The Anchor: St. Louis Ribs
For crowds, St. Louis-style spare ribs are the move. They're more forgiving than baby backs, cheaper per pound, and the wider bone makes them easier to handle on a big grill. Plan on one rack per two to three adults.
Remove the membrane from the bone side, apply your dry rub the night before, and cook at 275°F on indirect heat for three hours, then wrap in foil with a splash of apple juice for another hour, then unwrap and sauce for the final 30 minutes. The 3-1-1 method. Works every time.
The Supporting Cast
Grilled corn is your best friend at a big cookout. Shuck it, brush with butter and salt, and grill over direct heat for 10–12 minutes, rotating frequently. It cooks while the ribs rest, it requires zero oven space, and everyone loves it.

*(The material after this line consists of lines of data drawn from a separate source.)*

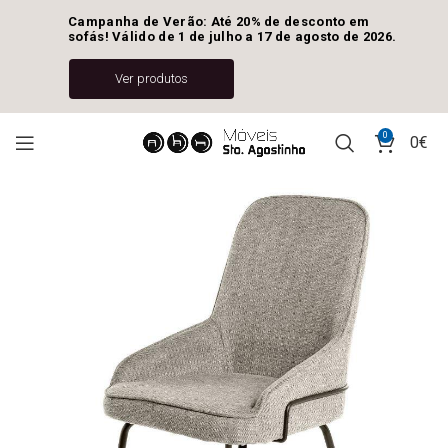
Campanha de Verão: Até 20% de desconto em 
sofás! Válido de 1 de julho a 17 de agosto de 2026.
Ver produtos
0
0
€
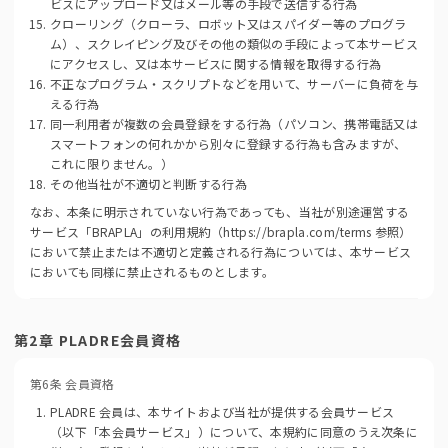
ビスにアップロード又はメール等の手段で送信する行為
クローリング（クローラ、ロボット又はスパイダー等のプログラ
ム）、スクレイピング及びその他の類似の手段によって本サービス
にアクセスし、又は本サービスに関する情報を取得する行為
不正なプログラム・スクリプトなどを用いて、サーバーに負荷を与
える行為
同一利用者が複数の会員登録をする行為（パソコン、携帯電話又は
スマートフォンの何れかから別々に登録する行為も含みますが、
これに限りません。）
その他当社が不適切と判断する行為
なお、本条に明示されていない行為であっても、当社が別途運営する
サービス「BRAPLA」の利用規約（https://brapla.com/terms 参照）
において禁止または不適切と定義される行為については、本サービス
においても同様に禁止されるものとします。
第2章 PLADRE会員資格
第6条 会員資格
PLADRE 会員は、本サイトおよび当社が提供する会員サービス
（以下「本会員サービス」）について、本規約に同意のうえ次条に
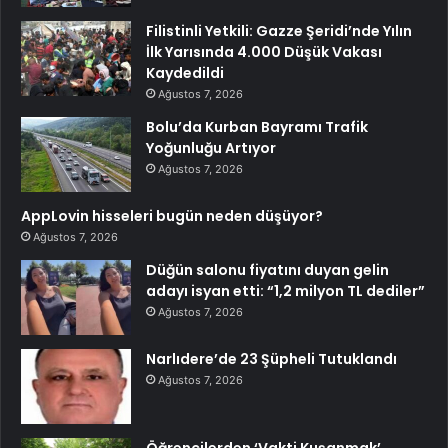
Filistinli Yetkili: Gazze Şeridi’nde Yılın
İlk Yarısında 4.000 Düşük Vakası
Kaydedildi
Ağustos 7, 2026
Bolu’da Kurban Bayramı Trafik
Yoğunluğu Artıyor
Ağustos 7, 2026
AppLovin hisseleri bugün neden düşüyor?
Ağustos 7, 2026
Düğün salonu fiyatını duyan gelin
adayı isyan etti: “1,2 milyon TL dediler”
Ağustos 7, 2026
Narlıdere’de 23 Şüpheli Tutuklandı
Ağustos 7, 2026
Öğrencilerden ‘Vakti Kuşanmak’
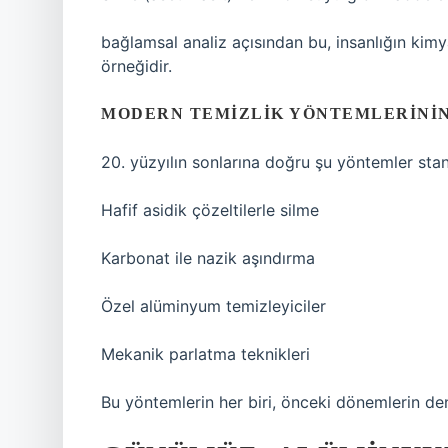
bağlamsal analiz
açısından bu, insanlığın kimy
örneğidir.
MODERN TEMIZLIK YÖNTEMLERININ
20. yüzyılın sonlarına doğru şu yöntemler stan
Hafif asidik çözeltilerle silme
Karbonat ile nazik aşındırma
Özel alüminyum temizleyiciler
Mekanik parlatma teknikleri
Bu yöntemlerin her biri, önceki dönemlerin deney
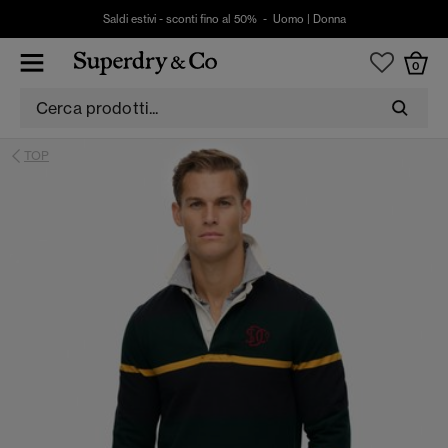
Saldi estivi - sconti fino al 50% -
Uomo
|
Donna
0
TOP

For a crowd-sized side: a big pot of baked beans started the morning of. Canned navy beans as the base, bacon, onion, brown sugar, mustard, molasses, and a splash of the apple juice from your rib wrap. Let it simmer for hours. It gets better the longer it sits.
Timing Is Everything
Work backward from when you want to eat. Ribs need about 4.5 hours total. Pulled pork if you're doing it needs 12–14 hours, so that starts the night before. Corn is the last thing on the grill. Cold sides go out 30 minutes before people eat.
Write it on a piece of paper and tape it to the cooler. Seriously. The organized cook is the calm cook, and the calm cook makes better food.
Happy Memorial Day weekend. Cook something worthy of the occasion, gather your people, and make some memories around the table.